The palace was created out of two buildings, on Celetná and Štupartská streets, that were joined together. In the course of its complicated structural history the palace acquired gothic and renaissance features, but it obtained its current baroque appearance from the architect Vít Kaňka and his son around the year 1700.

The building has a long history of association with the theatre. In 1706 the building became the property of Jan Bedřich Manhart, a feudal and crown court judge, from whom the palace acquired its name. Manhart set aside some of the rooms in the palace for public balls and productions. He died several years after acquiring the palace, however, and his widow began to lease a hall on the ground floor in the western section of the building to itinerant troupes of actors. From 1717 to 1736 the space was used for example by Johann France Seppe’s group, Bonne and his flying men and tightrope walkers, German players led by Johann Heinrich Brunius, and Tommaso Ristori’s commedia dell’arte troupe.

In 1730 Manhart’s widow sold the palace to Freiherr František Mikuláš. He commissioned the famous Prague fresco painter Jan Petr Molitor to create the palace’s wall paintings.
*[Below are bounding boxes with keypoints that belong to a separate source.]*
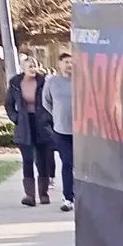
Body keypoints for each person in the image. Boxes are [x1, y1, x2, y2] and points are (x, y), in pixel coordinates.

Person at [4, 55, 56, 207]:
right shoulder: (15, 84)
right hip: (24, 125)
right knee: (27, 161)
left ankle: (43, 194)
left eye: (35, 66)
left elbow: (50, 100)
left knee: (42, 161)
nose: (33, 69)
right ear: (23, 69)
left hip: (41, 124)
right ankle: (30, 196)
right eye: (30, 67)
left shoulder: (43, 82)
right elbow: (8, 104)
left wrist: (48, 117)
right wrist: (16, 118)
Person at [43, 51, 76, 212]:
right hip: (62, 130)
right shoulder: (52, 82)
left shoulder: (82, 81)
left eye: (71, 62)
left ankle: (82, 195)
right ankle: (68, 198)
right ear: (60, 64)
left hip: (81, 132)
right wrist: (57, 116)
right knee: (67, 163)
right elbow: (46, 102)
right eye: (66, 62)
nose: (69, 65)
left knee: (83, 165)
In 1752 the palace was bought by the Piarists who opened a Piarist college in it, headed by Czech historian and priest Gelasius Dobner as its ‘praefekt’. The Piarists sold Manhart palace in 1780 to Jan Václav Sacher, a silk merchant, who set up a silk factory in the building. Around the same time a shop selling imported goods was opened on the ground floor. The building acquired the name of its new owner and for a time came to be known as Sacher House.

In the late 1970s the building underwent extensive renovation work and was adapted for use by the Arts and Theatre Institute (at that time the Theatre Institute), which is still there today, tying in with the theatrical history associated with this site. Manhart Palace has been a listed cultural monument since 1958.